Blanche, produção paulistana do Centro de Pesquisa Teatral (CPT/Sesc) e o Grupo de Teatro Macunaíma, é dirigida por Antunes Filho e inspirada na peça “Um Bonde Chamado Desejo”, de Tennessee Williams. O espetáculo é falado em fonemol, uma língua imaginária usada pelos atores como símbolos do inconsciente, não da razão. Como o próprio título da montagem aponta, é na relação irmã e cunhado que está calcado o eixo dramático dessa montagem que conta a história das descendentes de uma decadente família tradicional do Sul dos Estados Unidos, as irmãs Stella e Blanche Dubois. Após perder a antiga propriedade familiar, Blanche vai ao encontro da irmã de quem está afastada há muitos anos. A convivência de ambas somada à presença do cunhado polonês Stanley Kowalski, reabre feridas e impõe alteridades desesperadoras no plano da dignidade humana, da qual o machismo arraigado é apenas uma face.

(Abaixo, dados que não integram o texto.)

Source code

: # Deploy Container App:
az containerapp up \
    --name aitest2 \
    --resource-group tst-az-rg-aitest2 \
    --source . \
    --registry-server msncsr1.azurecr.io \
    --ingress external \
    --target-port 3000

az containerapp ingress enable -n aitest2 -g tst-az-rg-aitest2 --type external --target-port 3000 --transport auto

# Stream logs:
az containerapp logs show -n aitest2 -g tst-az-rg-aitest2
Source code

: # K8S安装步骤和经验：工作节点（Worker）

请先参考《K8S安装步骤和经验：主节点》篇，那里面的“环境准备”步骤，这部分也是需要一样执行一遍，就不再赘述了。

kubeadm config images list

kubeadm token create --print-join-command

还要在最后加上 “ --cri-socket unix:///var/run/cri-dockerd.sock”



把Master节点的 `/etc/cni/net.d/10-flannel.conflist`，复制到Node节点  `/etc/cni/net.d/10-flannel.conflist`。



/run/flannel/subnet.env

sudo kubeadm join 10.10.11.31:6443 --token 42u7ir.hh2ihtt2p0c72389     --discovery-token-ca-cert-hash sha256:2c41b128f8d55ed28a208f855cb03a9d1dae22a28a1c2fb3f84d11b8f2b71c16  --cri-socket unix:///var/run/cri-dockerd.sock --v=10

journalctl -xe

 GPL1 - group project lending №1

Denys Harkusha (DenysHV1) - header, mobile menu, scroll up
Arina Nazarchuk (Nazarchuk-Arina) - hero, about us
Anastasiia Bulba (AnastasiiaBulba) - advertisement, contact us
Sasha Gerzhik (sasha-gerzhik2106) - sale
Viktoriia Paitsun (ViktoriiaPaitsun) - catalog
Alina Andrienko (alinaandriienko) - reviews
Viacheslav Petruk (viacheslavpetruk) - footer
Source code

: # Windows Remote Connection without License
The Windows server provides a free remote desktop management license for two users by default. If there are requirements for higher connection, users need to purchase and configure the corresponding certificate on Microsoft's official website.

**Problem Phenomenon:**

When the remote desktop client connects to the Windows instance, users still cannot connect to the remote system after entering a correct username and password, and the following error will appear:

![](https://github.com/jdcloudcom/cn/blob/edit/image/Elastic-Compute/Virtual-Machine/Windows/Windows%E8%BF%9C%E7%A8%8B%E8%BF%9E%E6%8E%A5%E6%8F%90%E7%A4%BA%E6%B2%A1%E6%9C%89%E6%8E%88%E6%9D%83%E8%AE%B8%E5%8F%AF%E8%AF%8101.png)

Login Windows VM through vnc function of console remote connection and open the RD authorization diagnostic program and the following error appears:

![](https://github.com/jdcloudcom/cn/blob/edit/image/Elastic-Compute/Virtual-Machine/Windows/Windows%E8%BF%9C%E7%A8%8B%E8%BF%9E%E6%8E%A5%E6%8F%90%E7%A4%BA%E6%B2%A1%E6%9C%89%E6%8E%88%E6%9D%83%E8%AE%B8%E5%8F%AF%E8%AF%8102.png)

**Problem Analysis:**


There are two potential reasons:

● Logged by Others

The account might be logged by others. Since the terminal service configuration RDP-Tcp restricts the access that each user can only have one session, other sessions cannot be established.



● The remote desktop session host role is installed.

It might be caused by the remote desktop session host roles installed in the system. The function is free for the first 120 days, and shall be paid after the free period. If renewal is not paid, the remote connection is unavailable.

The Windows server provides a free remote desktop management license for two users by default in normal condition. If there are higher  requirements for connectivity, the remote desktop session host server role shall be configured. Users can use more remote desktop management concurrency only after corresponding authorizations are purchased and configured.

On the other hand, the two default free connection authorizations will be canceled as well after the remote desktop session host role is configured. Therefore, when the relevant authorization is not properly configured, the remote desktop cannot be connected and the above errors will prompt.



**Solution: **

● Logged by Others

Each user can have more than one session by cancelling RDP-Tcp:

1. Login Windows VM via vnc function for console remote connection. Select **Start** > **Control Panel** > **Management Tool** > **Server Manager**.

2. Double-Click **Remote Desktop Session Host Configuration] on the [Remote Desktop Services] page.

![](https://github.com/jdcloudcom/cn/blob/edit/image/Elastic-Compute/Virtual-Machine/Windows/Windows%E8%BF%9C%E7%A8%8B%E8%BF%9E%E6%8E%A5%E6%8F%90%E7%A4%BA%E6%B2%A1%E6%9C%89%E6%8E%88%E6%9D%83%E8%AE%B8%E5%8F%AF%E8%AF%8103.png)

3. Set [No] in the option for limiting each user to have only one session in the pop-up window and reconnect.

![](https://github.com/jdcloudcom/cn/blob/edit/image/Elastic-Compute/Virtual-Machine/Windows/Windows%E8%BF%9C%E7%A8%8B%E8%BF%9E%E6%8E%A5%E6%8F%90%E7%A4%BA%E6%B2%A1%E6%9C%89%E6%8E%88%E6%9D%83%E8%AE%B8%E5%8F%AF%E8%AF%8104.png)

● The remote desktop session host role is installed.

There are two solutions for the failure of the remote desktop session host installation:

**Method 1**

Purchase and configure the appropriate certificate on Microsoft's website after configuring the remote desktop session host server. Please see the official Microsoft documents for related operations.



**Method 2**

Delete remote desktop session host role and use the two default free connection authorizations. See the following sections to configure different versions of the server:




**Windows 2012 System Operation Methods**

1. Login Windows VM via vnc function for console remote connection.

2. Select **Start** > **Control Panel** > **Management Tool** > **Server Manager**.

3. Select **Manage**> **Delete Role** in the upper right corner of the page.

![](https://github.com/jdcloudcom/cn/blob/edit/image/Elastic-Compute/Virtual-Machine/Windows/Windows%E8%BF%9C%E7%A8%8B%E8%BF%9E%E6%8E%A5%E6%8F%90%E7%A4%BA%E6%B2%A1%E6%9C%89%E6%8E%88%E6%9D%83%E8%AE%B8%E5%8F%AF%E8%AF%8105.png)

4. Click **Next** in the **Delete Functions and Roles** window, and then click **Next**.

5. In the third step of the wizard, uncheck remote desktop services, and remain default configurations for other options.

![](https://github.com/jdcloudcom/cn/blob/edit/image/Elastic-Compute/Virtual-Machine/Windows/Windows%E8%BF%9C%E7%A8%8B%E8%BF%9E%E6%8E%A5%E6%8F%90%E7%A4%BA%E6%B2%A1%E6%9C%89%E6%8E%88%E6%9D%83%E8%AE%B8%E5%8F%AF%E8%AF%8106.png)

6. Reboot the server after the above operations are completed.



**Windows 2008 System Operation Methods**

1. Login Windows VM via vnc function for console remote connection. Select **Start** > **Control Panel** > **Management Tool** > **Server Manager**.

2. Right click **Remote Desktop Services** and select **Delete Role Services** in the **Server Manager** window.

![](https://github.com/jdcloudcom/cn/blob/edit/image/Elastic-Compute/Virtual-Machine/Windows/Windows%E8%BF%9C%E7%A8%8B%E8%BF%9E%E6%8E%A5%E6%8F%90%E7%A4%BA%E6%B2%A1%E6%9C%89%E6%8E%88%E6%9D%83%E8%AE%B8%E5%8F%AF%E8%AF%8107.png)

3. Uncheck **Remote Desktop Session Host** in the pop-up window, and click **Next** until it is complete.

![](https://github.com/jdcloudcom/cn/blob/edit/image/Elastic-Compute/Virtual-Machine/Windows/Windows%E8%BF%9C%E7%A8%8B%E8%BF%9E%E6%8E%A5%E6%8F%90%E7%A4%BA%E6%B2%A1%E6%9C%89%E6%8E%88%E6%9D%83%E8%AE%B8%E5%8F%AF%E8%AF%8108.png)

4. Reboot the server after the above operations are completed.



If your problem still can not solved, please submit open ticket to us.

Uma produção conjunta, de grupos residentes em cidades diferentes. Assim é Programa Pentesiléia – Treinamento para a batalha final, que junta a Cia. de Teatro Balagan, de São Paulo e Caseiras Produções, do Rio de Janeiro. O projeto traz para o Brasil a obra da dramaturga italiana Lina Prosa, saudada como um dos principais nomes da dramaturgia mundial na atualidade e celebra os 80 anos de vida e quase 60 de carreira da atriz Maria Esmeralda Forte que, ao lado do ator Antonio Salvador, conduz a narrativa. Maria Esmeralda, nascida no Pará, no seio da Floresta Amazônica, é a atriz que dá vida à Pentesiléia: com seu corpo repleto de marcas, de outros corpos, de muitas narrativas, de muitos teatros, aos 80 anos, interpreta a rainha das Amazonas em mais um encontro com Aquiles, o herói grego, para a batalha final.